Clark Fay was a sought after early Twentieth Century illustrator who studied under N.C. Wyeth and Harvey Dunn and produced illustrations for The Saturday Evening Post and Delineator. Legend of Woksis is a masterwork by the artist and is presumed to have been commissioned by the Log Cabin Products Company for their corporate collection.
Legend of Woksis depicts the Algonquian Chief Woksis thanking the Great Spirit for guiding his people to the sweet sap of the maple tree. He stands before a kettle of boiling syrup with his arm raised toward the sky, while seven members of his tribe encircle the scene.
There are many legends surrounding the origins of maple syrup, but most likely Native Americans discovered sap by eating 'sapsicles' - icicles of frozen sap that form at the end of broken maple branches after some of the water has evaporated. Perhaps the most celebrated story of the discovery of maple syrup is the one Fay has chosen to depict - the Iroquois legend of Chief Woksis and his ingenious wife.
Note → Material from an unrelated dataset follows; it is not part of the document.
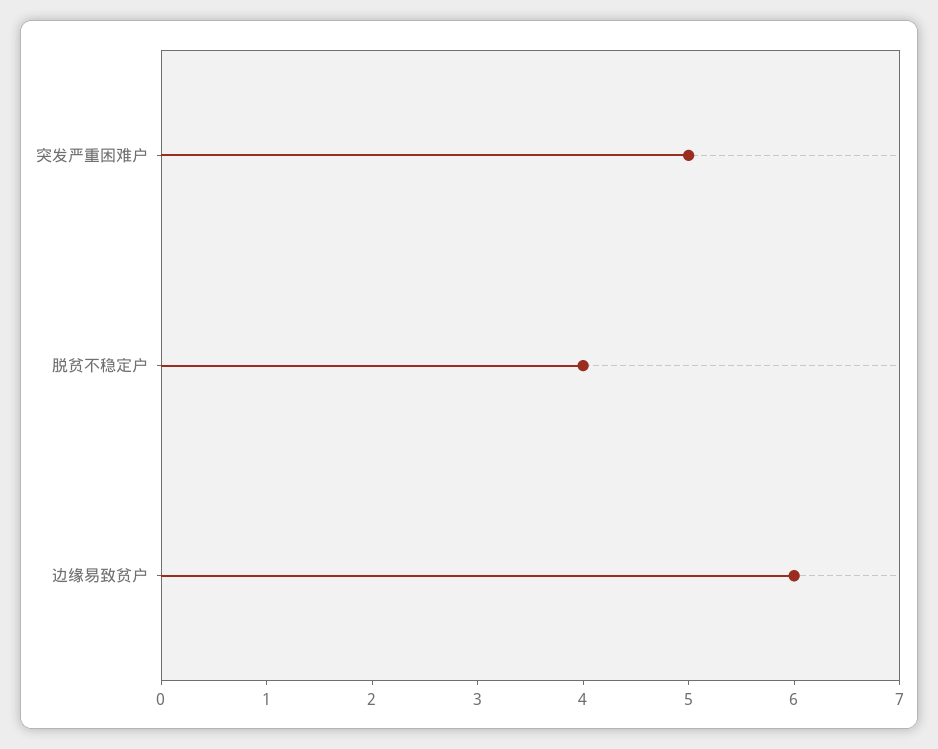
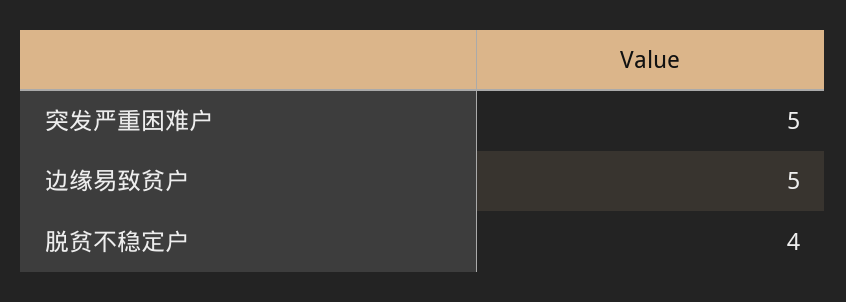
边缘易致贫户: 6 -> 5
One evening during the Season of the Melting Snow, Chief Woksis hurled his tomahawk into a maple tree. He removed it the following day, when the weather had turned warm, and went hunting. Unbeknownst to him, sap began to flow from the cut in the tree into a bucket that happened to be near the base of the maple. As evening approached, Woksis' wife needed water to boil the venison for dinner. She noticed the bucket of sap, tasted its sweetness, and decided to use it to boil the meat. As the meat cooked, the sap boiled down to syrup, filling the air with the unmistakable scent of maple while sweetening the stew. Woksis was amazed by this delicious syrup and told his tribe that the Great Spirit had guided his wife to make this discovery. The Algonquian people call maple syrup Sinzibuckwud, meaning drawn from the wood, and the syrup continues to be inextricably linked with the winter traditions of all tribes of the Iroquois nation.